Exercise details:
Return the full listing character for character, without its pictures.

----- Material provided

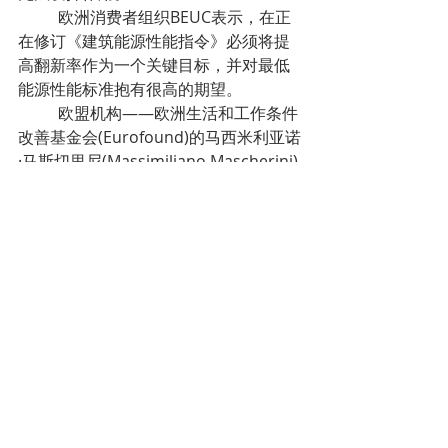
	欧洲消费者组织BEUC表示，在正
在修订《建筑能源性能指令》必须将提
高翻新率作为一个关键目标，并对最低
能源性能标准抱有很高的期望。
	欧盟机构——欧洲生活和工作条件
改善基金会(Eurofound)的马西米利亚诺
·马斯切里尼(Massimiliano Mascherini)
说，更好的沟通也很有必要，以提高人
们对翻新好处的认识。
他指出，可持续住房对于实现欧盟的气
候目标至关重要，但在欧盟和国家层面
采取的措施应避	免扩大不平等。
	能源权力联盟协调员基兰·普拉迪普
（Kieran Pradeep）警告说，“能源贫困
是一个结构性、系统性问题，需要政治
决策”。
	弱势群体
	欧洲经济和社会委员会强调，低收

----------

Completed exercise:
	欧洲消费者组织BEUC表示，在正
在修订《建筑能源性能指令》必须将提
高翻新率作为一个关键目标，并对最低
能源性能标准抱有很高的期望。
	欧盟机构——欧洲生活和工作条件
改善基金会(Eurofound)的马西米利亚诺
·马斯切里尼(Massimiliano Mascherini)
说，更好的沟通也很有必要，以提高人
们对翻新好处的认识。
他指出，可持续住房对于实现欧盟的气
候目标至关重要，但在欧盟和国家层面
采取的措施应避	免扩大不平等。
	能源权力联盟协调员基兰·普拉迪普
（Kieran Pradeep）警告说，“能源贫困
是一个结构性、系统性问题，需要政治
决策”。
	弱势群体
	欧洲经济和社会委员会强调，低收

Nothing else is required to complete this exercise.